---- Data

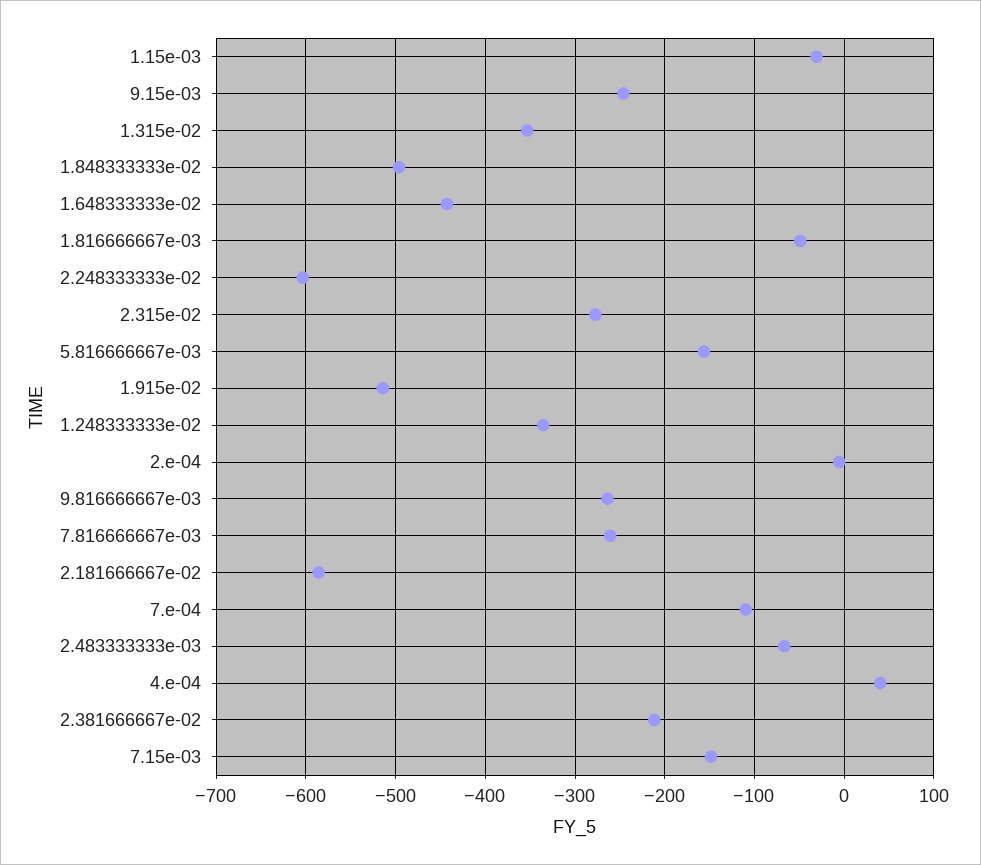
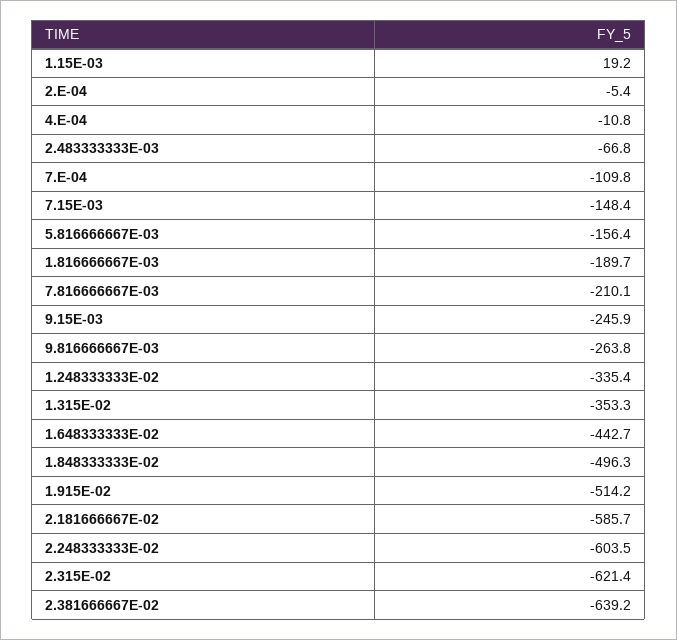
1.15e-03: -30 -> 19.2
1.816666667e-03: -50 -> -189.7
2.315e-02: -280 -> -621.4
7.816666667e-03: -260 -> -210.1
4.e-04: 40 -> -10.8
2.381666667e-02: -210 -> -639.2

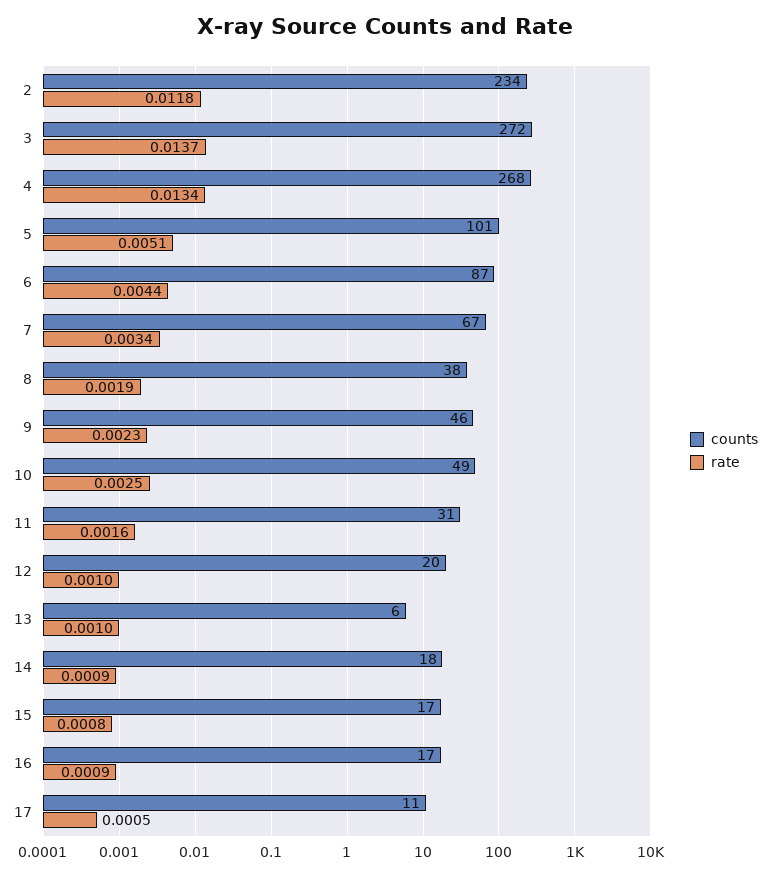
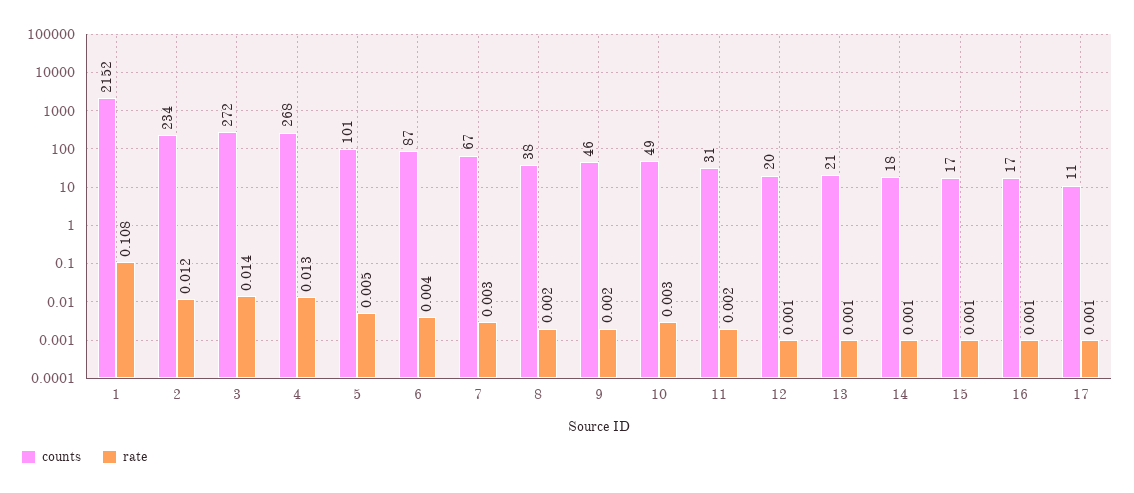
counts, 13: 6 -> 21
counts, 1: none -> 2152
rate, 1: none -> 0.108

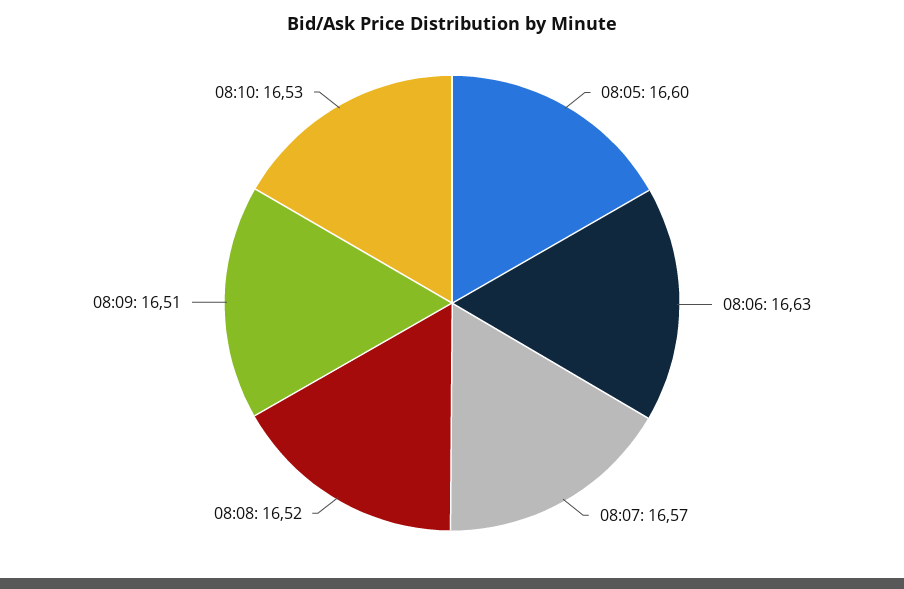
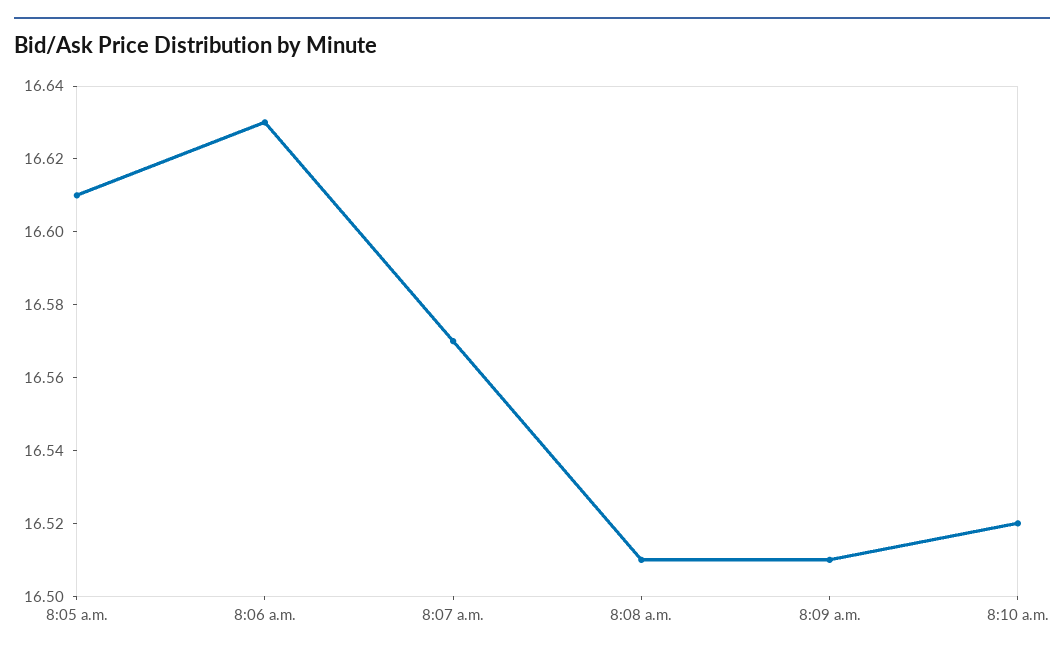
08:05: 16.6 -> 16.61
08:08: 16.52 -> 16.51
08:10: 16.53 -> 16.52

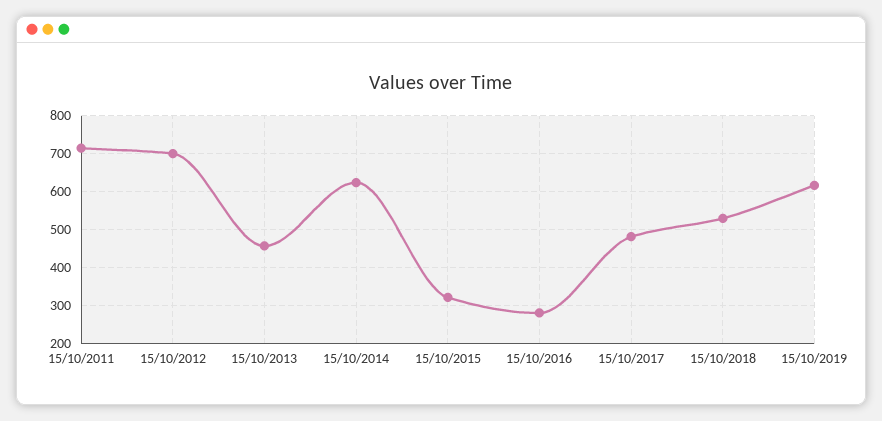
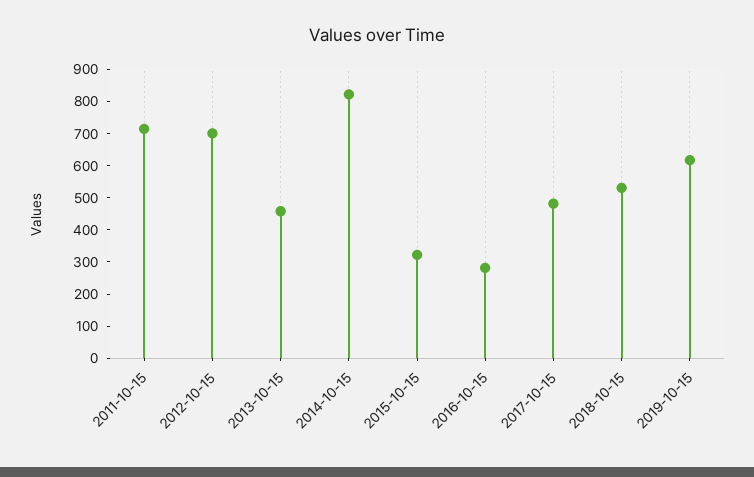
15/10/2014: 620 -> 825

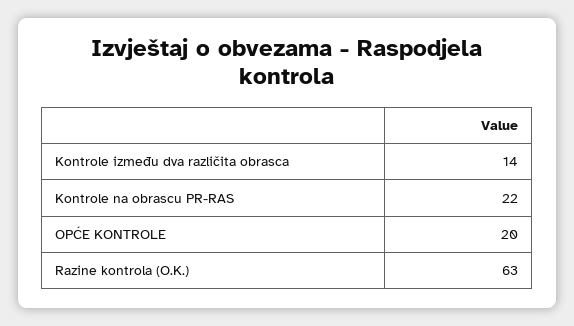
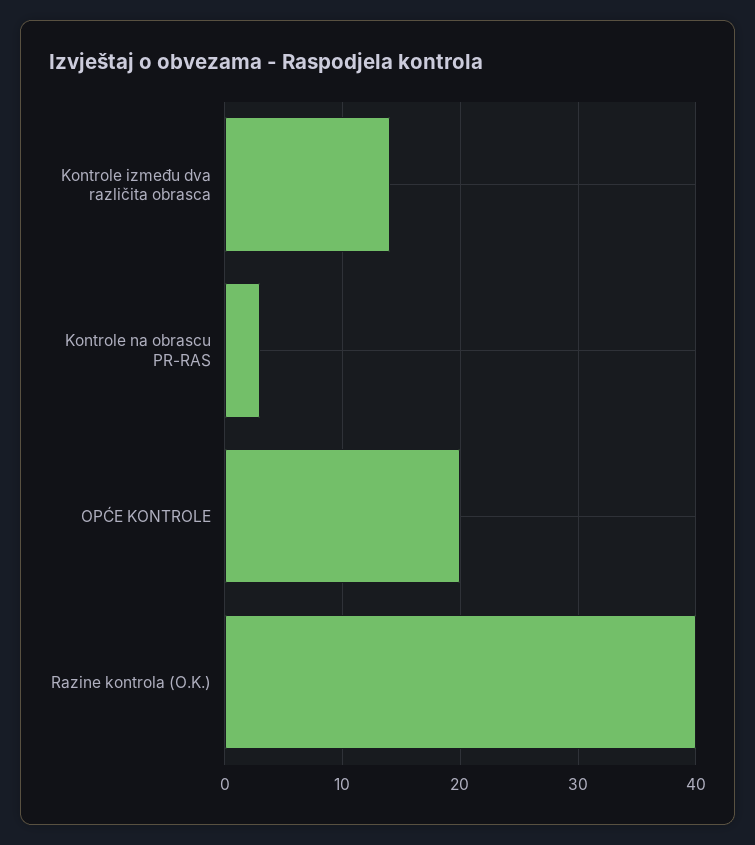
Kontrole na obrascu PR-RAS: 22 -> 3
Razine kontrola (O.K.): 63 -> 40

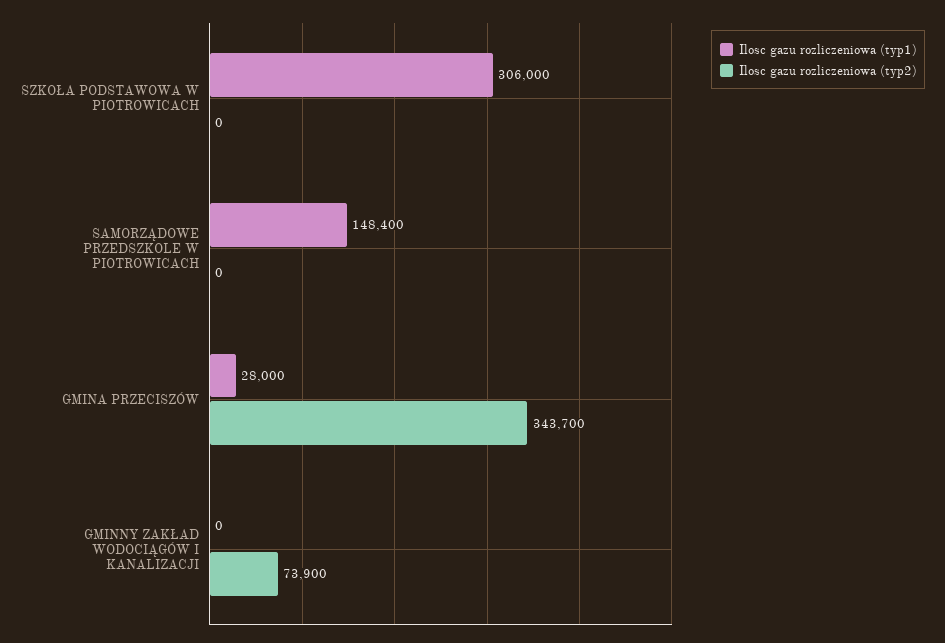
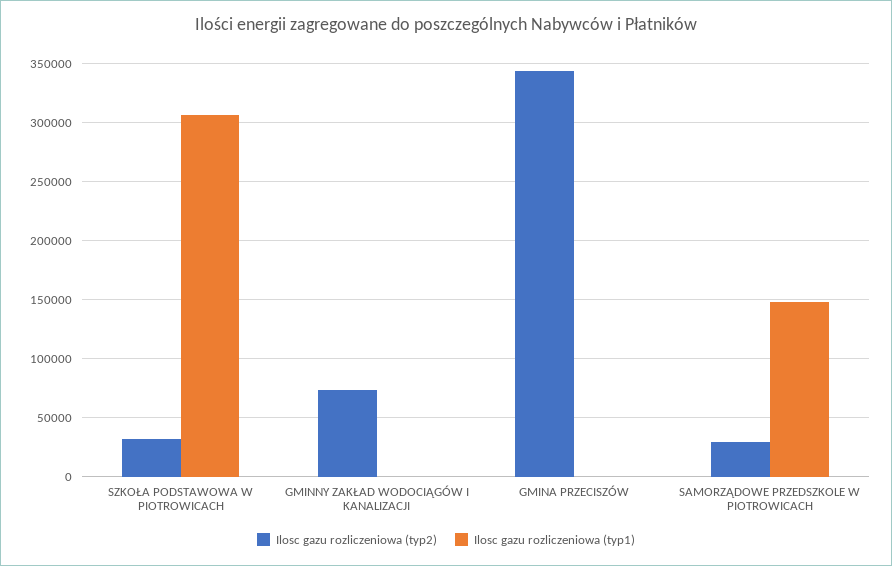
Ilosc gazu rozliczeniowa (typ2), SZKOŁA PODSTAWOWA W PIOTROWICACH: 0 -> 30000
Ilosc gazu rozliczeniowa (typ2), SAMORZĄDOWE PRZEDSZKOLE W PIOTROWICACH: 0 -> 30000
Ilosc gazu rozliczeniowa (typ1), GMINA PRZECISZÓW: 28000 -> 0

--------

## Exercise goal
Would you repeat, exactly and with nothing added, every line from the line containing "Ilosc gazu rozliczeniowa (typ2), SZKOŁA" through the last line of the records above?

## Response area
Ilosc gazu rozliczeniowa (typ2), SZKOŁA PODSTAWOWA W PIOTROWICACH: 0 -> 30000
Ilosc gazu rozliczeniowa (typ2), SAMORZĄDOWE PRZEDSZKOLE W PIOTROWICACH: 0 -> 30000
Ilosc gazu rozliczeniowa (typ1), GMINA PRZECISZÓW: 28000 -> 0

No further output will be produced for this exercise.